I know I never noticed. My brother and I were so close together it always felt like we received the same amount of everything: attention, pictures, Christmas presents, etc.
Also, I think if you're (we're) concerned about it, then it will likely not be a problem. Simply being aware of the issue and the potential problems is the biggest thing, I think.
I know the second child doesn't necessarily get the same amount of attention, but I had a younger brother and I think he did just fine - in fact, I was his "second" mom and he got tired of that, real fast! We all enjoyed our red headed baby boy so much. In fact, if I have a boy, I secretly hope he'll end up with red hair!
Also, I adore the name Shepherd. I floated it as a possibility to my husband, who nixed it. Pooh on him, I just love it!
OH MY GOSH!! I'm late, but CONGRATULATIONS! I am SO delighted for you, Corrin!!! Yippeee!! You, Reesh, Mary all having babies again. SO exciting! I admit I am a teeny itsy bit envious :) I cannot wait to share this with you through your blog :)
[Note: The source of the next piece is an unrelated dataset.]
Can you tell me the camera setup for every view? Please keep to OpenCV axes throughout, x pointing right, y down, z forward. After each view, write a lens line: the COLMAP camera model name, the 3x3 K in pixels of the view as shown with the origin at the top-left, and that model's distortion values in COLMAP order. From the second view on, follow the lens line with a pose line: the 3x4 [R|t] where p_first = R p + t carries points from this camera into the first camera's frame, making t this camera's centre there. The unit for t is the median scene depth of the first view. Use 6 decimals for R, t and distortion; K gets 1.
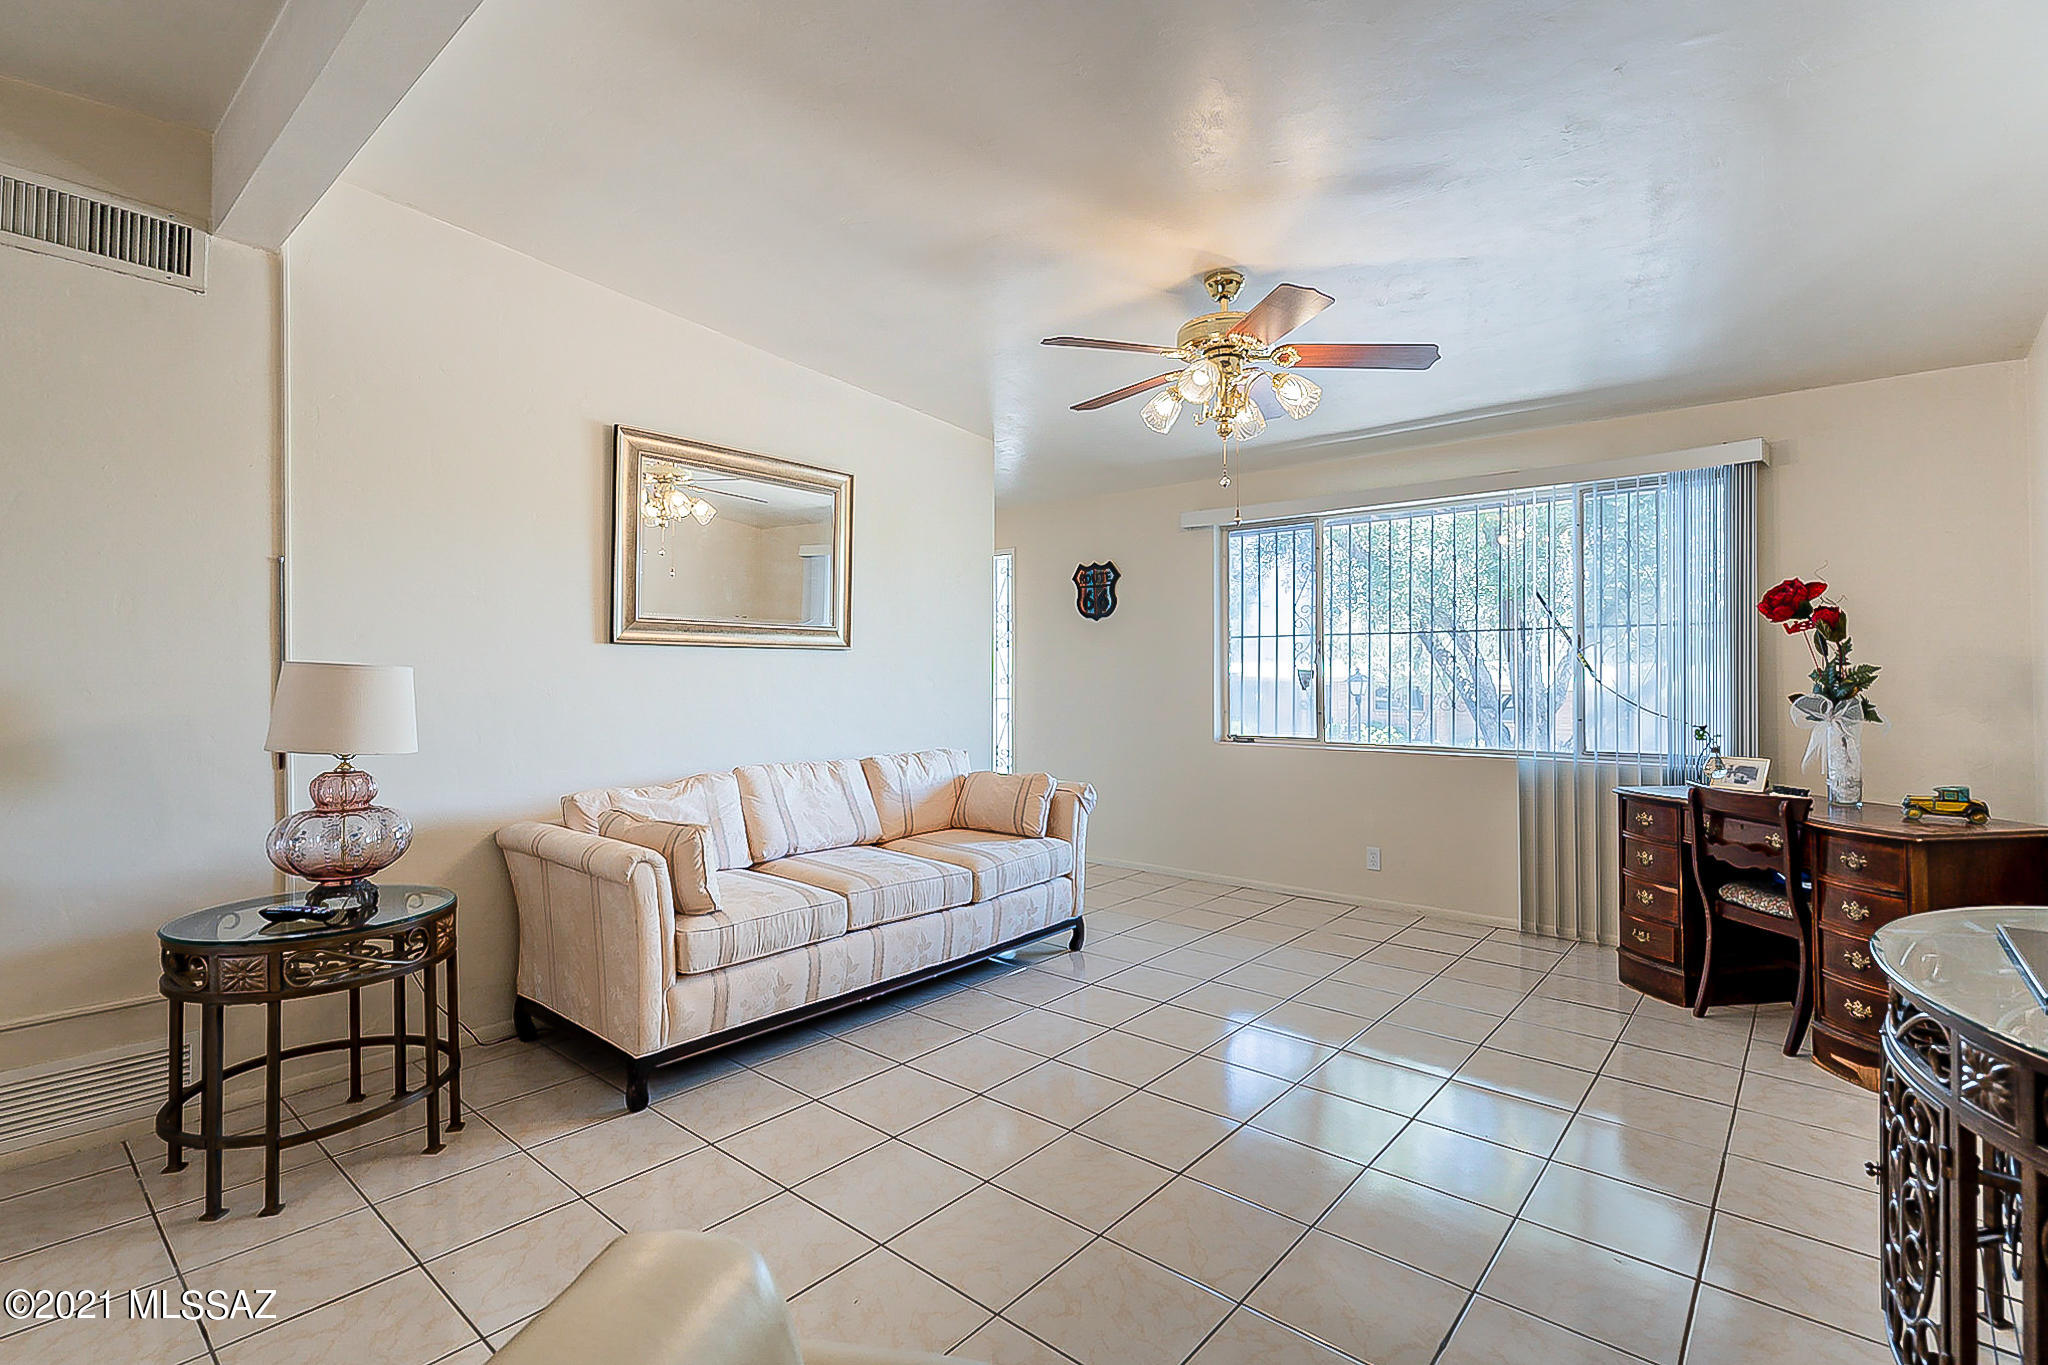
lens RADIAL K [[936.7, 0, 1024.0], [0, 936.7, 682.5], [0, 0, 1]] dist [-0.000832, -0.000116]
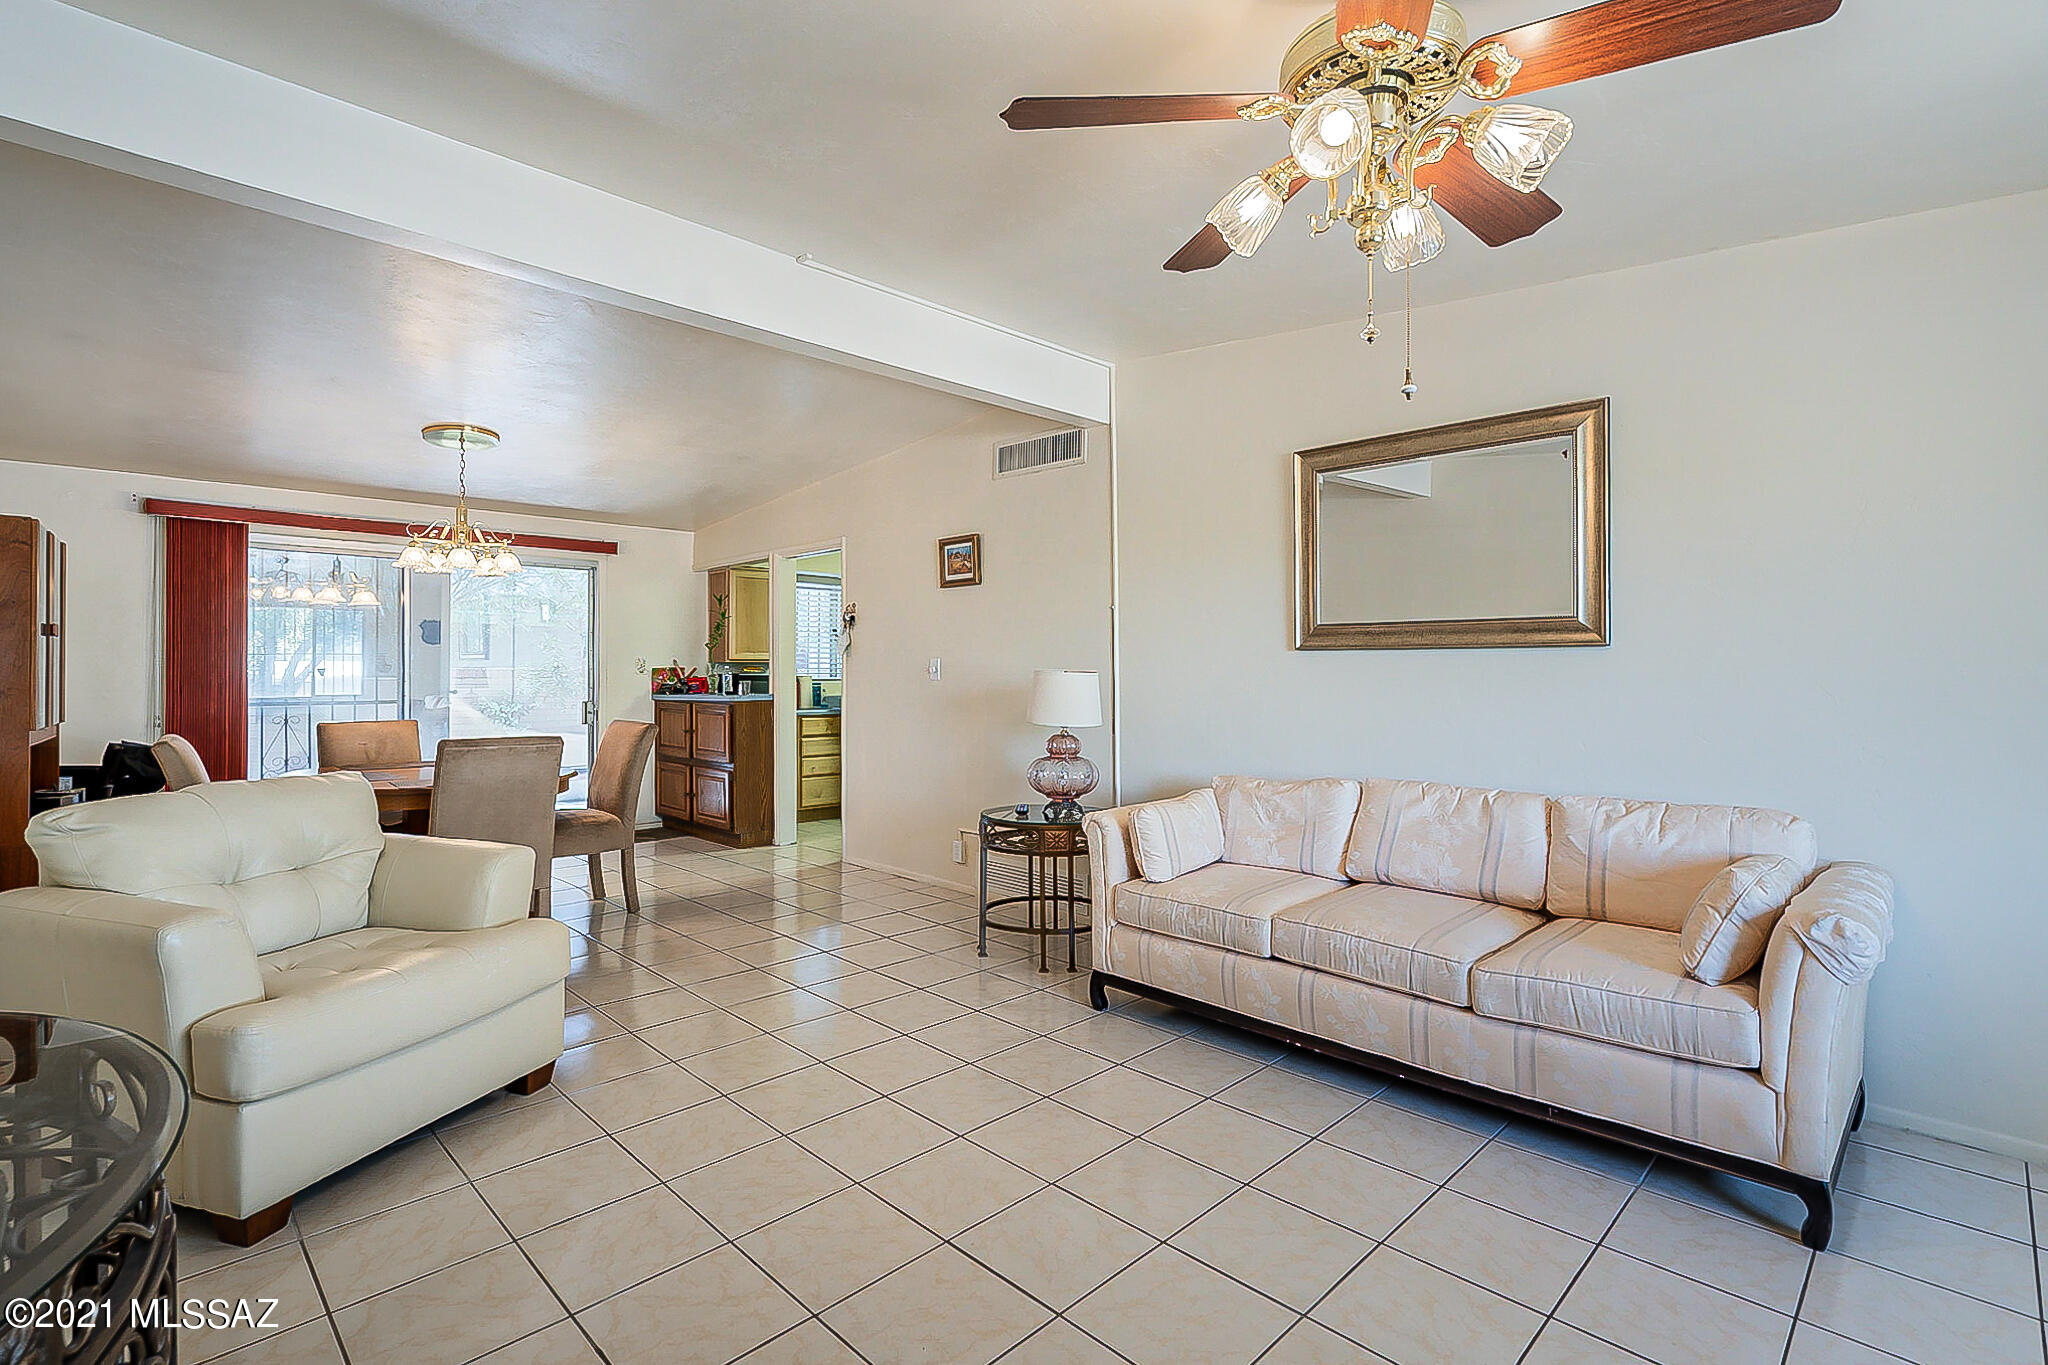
lens RADIAL K [[960.8, 0, 1024.0], [0, 960.8, 682.5], [0, 0, 1]] dist [0.000762, 0.000156]
pose [[-0.080676, 0.011813, -0.996670, 0.789299], [-0.006526, 0.999902, 0.012379, -0.016952], [0.996719, 0.007503, -0.080591, 0.849772]]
another lurker here- i have read your blog from time to time because our boys are almost the same age. and i thought i was the only one crazy enough to get pregnant so soon again! (we are due end of july) so congrats!!! and no, don't feel bad about being not as excited, i am the SAME WAY. there were many days in the very beginning where i even forgot i was pregnant, then my husband would come home and rub my tummy and i'd be like 'oh, ya!' serisously, pathetic, i know.
anyway, good luck and congrats, again.
Congrats!!! And happy delurking week!
I know I'm let, but thrilled for you nonetheless. You, Reesh, Mary...wow!
I wonder who's next?!
Congratulations to you, Forrest, and Big Brother Shepherd!